[10] Percakapan

6.5K 1.1K 85
                                    

Happy Reading!

***

Setelah menghabiskan greentea buatan Ibu, aku dan Kak Fariz memutuskan untuk ke kamar Kak Fariz. Malam ini kami akan menginap dirumah orang tua-nya selama dua malam. Karena, dari awal menikah kami belum pernah menginap di rumah ini. Mumpung, dia sedang tidak mempunyai kesibukan, jadi disempatkan saja, katanya.

Sekarang, aku telah berada di kamar pribadi milik Kak Fariz, aku benar-benar dibuat kagum dengan desain interior disini. Temanya tidak jauh-jauh dari warna kamar kami di rumah.

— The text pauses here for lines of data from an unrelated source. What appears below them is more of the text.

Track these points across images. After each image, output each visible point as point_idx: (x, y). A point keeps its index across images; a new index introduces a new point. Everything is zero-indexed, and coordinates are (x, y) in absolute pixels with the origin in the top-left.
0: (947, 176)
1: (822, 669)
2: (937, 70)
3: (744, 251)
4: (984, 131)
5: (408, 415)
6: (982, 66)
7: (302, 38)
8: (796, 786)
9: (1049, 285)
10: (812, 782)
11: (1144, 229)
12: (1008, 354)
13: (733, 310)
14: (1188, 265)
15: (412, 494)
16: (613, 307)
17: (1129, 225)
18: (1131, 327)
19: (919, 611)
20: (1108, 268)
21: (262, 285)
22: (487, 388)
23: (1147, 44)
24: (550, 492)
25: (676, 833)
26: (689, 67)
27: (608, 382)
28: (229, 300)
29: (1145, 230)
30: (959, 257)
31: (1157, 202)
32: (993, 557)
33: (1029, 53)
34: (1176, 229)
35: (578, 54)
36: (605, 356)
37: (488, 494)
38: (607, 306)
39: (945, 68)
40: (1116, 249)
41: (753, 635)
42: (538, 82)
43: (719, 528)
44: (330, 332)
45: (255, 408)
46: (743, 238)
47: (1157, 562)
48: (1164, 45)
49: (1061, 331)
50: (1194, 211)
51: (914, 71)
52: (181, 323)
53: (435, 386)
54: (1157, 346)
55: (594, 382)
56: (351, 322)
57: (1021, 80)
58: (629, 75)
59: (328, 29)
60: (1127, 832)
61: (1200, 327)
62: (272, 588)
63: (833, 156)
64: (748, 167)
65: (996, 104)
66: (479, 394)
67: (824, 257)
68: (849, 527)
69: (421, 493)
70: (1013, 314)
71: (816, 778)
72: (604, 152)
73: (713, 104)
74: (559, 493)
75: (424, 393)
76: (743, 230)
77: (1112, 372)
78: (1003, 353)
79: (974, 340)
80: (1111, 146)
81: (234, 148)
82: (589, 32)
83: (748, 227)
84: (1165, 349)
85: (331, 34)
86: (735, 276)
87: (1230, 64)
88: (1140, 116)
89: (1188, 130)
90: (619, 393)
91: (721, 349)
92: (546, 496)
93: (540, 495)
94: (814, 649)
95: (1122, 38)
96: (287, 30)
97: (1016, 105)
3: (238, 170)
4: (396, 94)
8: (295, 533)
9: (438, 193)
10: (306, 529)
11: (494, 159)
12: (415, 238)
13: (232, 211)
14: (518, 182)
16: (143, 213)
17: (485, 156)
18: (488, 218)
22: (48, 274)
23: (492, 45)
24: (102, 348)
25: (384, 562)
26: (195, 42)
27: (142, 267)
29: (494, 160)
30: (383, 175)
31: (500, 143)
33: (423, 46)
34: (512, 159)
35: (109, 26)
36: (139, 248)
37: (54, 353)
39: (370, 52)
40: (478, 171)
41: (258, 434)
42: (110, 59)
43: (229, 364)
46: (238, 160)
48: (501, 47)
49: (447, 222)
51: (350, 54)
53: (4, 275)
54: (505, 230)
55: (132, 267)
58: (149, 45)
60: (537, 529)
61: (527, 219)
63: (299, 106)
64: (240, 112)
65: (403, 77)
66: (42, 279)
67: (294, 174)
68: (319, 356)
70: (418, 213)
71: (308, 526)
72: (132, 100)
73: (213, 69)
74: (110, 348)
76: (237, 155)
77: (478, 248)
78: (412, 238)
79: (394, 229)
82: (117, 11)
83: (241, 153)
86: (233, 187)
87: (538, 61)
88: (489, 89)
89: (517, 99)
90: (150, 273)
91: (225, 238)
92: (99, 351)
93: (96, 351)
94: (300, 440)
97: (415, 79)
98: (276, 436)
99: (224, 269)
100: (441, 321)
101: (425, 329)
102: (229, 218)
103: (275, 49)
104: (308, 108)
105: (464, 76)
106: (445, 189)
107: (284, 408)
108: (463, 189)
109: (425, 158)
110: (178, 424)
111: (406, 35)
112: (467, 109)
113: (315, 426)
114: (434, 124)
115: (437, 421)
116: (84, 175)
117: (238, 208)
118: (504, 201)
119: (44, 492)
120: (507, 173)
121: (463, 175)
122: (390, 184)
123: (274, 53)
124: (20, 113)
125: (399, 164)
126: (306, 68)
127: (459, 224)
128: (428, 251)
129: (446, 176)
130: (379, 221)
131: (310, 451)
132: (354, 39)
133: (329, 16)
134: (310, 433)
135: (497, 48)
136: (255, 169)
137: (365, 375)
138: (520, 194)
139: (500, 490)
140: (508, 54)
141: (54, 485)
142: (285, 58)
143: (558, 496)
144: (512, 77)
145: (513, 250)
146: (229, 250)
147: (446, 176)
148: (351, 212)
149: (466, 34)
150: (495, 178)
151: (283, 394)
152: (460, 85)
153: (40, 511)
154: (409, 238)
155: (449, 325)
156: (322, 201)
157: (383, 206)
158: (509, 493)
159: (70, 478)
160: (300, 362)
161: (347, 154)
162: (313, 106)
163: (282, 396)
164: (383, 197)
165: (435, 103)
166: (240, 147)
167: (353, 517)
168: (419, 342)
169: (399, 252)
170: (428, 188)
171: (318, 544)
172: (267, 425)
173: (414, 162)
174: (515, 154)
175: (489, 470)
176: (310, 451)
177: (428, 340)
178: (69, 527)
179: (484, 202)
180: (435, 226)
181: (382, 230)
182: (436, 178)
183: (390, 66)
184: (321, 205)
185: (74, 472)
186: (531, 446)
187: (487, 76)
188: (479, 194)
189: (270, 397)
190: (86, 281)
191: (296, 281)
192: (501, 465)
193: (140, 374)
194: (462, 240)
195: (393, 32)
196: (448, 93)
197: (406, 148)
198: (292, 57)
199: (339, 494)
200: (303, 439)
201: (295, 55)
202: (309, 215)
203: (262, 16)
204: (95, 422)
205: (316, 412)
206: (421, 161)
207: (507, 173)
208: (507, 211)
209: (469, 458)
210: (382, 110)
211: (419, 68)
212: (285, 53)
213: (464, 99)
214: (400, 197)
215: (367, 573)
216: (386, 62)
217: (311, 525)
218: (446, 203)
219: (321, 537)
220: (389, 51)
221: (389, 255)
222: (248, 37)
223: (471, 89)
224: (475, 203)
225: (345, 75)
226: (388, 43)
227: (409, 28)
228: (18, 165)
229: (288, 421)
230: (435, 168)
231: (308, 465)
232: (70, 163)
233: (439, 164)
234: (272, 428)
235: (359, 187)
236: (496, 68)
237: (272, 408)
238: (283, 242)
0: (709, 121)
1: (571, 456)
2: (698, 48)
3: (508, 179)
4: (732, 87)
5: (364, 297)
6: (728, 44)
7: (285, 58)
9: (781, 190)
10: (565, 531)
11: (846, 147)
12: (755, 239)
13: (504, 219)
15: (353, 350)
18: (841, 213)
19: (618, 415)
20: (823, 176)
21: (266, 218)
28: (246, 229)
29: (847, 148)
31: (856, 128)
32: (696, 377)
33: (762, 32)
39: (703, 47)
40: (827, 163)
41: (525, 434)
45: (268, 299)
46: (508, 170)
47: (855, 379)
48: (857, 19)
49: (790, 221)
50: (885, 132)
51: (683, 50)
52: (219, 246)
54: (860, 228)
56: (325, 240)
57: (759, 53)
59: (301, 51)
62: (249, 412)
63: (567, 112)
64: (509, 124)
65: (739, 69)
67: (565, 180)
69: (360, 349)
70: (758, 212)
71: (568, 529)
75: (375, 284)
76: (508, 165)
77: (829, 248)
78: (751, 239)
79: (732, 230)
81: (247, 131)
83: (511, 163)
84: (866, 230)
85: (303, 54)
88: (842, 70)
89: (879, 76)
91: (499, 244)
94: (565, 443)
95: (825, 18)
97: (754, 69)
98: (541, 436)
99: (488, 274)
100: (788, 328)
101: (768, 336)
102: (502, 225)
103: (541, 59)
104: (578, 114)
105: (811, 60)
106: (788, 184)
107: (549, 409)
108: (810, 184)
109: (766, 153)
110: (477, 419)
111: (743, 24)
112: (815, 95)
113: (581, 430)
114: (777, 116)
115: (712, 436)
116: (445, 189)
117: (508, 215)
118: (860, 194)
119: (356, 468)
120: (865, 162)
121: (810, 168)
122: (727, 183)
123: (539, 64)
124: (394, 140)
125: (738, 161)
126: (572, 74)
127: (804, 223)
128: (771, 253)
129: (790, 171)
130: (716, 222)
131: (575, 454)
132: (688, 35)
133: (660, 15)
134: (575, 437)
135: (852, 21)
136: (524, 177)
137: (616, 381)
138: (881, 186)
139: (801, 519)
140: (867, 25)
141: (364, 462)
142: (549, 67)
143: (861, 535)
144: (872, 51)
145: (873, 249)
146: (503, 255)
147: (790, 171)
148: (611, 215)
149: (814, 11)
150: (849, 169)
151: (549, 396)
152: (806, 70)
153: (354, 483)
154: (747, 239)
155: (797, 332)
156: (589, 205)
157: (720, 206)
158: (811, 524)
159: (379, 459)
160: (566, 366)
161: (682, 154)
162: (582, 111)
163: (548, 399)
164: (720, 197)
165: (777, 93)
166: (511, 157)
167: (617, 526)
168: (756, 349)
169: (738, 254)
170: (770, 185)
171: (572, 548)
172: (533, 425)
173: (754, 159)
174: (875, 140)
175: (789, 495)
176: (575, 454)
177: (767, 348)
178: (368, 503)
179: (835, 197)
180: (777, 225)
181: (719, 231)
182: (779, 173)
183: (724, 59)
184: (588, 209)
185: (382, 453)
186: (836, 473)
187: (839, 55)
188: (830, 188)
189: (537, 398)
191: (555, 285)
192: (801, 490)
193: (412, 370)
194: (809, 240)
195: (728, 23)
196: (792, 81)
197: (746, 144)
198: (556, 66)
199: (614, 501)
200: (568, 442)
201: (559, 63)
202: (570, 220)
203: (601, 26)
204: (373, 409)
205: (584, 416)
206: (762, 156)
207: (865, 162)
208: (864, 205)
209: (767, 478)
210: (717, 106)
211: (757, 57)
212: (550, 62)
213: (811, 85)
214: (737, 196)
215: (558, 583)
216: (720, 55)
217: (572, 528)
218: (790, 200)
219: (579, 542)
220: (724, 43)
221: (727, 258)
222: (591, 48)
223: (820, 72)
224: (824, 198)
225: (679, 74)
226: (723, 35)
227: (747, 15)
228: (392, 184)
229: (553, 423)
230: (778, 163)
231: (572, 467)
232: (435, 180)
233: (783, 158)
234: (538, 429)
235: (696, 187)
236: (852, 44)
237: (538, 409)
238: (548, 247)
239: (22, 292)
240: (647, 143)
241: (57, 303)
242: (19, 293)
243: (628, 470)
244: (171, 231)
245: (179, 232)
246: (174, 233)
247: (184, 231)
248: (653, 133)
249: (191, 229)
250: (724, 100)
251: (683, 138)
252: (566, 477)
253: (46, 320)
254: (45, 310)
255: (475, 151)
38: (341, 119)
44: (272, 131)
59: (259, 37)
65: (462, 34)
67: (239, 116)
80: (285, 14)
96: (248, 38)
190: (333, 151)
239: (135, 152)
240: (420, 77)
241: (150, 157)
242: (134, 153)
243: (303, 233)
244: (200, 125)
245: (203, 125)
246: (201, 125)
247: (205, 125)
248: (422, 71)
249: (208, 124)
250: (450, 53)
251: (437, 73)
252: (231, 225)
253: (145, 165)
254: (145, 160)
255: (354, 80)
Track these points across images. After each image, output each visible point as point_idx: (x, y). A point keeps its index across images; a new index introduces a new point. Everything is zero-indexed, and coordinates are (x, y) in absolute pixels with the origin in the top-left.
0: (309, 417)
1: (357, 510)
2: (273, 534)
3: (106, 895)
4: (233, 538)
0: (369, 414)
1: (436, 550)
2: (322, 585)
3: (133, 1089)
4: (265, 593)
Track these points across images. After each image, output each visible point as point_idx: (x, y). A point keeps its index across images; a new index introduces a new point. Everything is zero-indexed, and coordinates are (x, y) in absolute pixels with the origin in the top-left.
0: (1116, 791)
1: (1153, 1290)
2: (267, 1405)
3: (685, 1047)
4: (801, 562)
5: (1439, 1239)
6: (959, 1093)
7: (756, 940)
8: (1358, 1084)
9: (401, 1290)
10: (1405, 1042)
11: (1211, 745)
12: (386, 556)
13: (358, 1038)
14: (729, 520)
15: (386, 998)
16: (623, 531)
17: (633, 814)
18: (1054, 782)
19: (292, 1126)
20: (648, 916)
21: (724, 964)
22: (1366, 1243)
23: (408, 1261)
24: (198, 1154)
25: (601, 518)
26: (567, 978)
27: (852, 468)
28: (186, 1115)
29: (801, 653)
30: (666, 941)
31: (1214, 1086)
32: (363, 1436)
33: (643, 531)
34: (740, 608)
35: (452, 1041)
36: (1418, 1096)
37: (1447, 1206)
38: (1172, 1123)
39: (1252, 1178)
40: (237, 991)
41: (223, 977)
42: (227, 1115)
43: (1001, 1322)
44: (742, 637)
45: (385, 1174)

Abu-abu, hm, sesuka itu dia sama monokrom.

"Ini pertama kalinya aku masuk di kamar Kak Fariz, keren juga ya ternyata," komenku sembari duduk di pinggir tempat tidur.

Kak Fariz berjalan menuju lemari pakaian lalu membukanya. "Begitulah,"

"Disini masih ada beberapa bajunya ya, Kak? Kirain dibawa ke rumah kita semua," Aku bangkit kemudian menghampiri Kak Fariz yang terlihat sedang merapikan beberapa pakaian.

"Tadinya, mau saya bawa semua, tapi kata Ibu, disimpan aja setengahnya. Biar kalau mau nginap gak perlu repot-repot bawa baju lagi,"

Aku mengangguk paham. "Benar juga, sih, eh, ini almameter osis waktu kita SMA, 'kan?" Aku langsung mengeluarkan almameter itu dari lemari.

"Iya, almameter saat saya menjadi ketua osis, dan di waktu itu juga, kamu lagi ngejar-ngejar saya" cetus Kak Fariz seraya mendudukkan dirinya di kasur.

"Astaghfirullah, omongannya gitu amat, Kak" protesku sembari memasukkan kembalu almameter itu kedalam lemari lalu ikut duduk di samping Kak Fariz.

Kak Fariz tertawa pelan. "Lah? Emang iya, 'kan?"

Malu, nggak? Malu, nggak? Malu lah, masa nggak. Ternyata, bukan hanya perasaan bahagia saja yang didapatkan saat berhasil menaklukkan hati laki-laki yang tlah lama kita kagumi, rasa malu juga turut andil dalam hal ini. Apalagi saat dia tahu semua perjuangan yang kita lakukan untuk mendapatkan dirinya. Pasti tidak henti-hentinya mendapat ledekan dari laki-laki tersebut.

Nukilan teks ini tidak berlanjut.